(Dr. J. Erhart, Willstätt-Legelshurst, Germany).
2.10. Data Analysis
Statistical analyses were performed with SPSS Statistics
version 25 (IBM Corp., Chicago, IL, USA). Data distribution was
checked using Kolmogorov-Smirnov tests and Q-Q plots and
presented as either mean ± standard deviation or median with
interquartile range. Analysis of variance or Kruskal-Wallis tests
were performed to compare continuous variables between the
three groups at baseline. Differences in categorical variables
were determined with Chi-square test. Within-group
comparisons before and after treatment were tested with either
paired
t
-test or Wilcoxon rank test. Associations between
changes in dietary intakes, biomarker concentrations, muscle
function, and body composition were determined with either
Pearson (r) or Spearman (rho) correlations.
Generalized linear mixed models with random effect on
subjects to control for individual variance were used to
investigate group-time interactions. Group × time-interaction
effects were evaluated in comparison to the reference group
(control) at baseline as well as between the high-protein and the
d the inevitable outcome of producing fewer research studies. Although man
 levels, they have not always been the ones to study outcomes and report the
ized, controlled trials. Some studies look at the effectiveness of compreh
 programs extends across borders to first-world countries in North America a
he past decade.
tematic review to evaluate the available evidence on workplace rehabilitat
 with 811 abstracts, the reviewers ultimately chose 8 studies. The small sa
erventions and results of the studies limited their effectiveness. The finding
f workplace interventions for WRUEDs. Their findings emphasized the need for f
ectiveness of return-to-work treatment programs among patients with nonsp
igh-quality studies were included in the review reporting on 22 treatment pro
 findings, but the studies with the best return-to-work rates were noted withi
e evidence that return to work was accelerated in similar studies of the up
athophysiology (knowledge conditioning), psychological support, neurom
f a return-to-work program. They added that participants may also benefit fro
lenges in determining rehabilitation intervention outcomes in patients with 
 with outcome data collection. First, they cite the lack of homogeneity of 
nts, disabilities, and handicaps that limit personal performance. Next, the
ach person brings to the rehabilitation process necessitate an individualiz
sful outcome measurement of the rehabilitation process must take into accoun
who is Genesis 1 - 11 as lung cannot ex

##########

Task prompt:
Please output exactly the lines from the one containing "e evidence that" through the end of the records, both included.

Answer to this task:
e evidence that return to work was accelerated in similar studies of the up
athophysiology (knowledge conditioning), psychological support, neurom
f a return-to-work program. They added that participants may also benefit fro
lenges in determining rehabilitation intervention outcomes in patients with 
 with outcome data collection. First, they cite the lack of homogeneity of 
nts, disabilities, and handicaps that limit personal performance. Next, the
ach person brings to the rehabilitation process necessitate an individualiz
sful outcome measurement of the rehabilitation process must take into accoun
who is Genesis 1 - 11 as lung cannot ex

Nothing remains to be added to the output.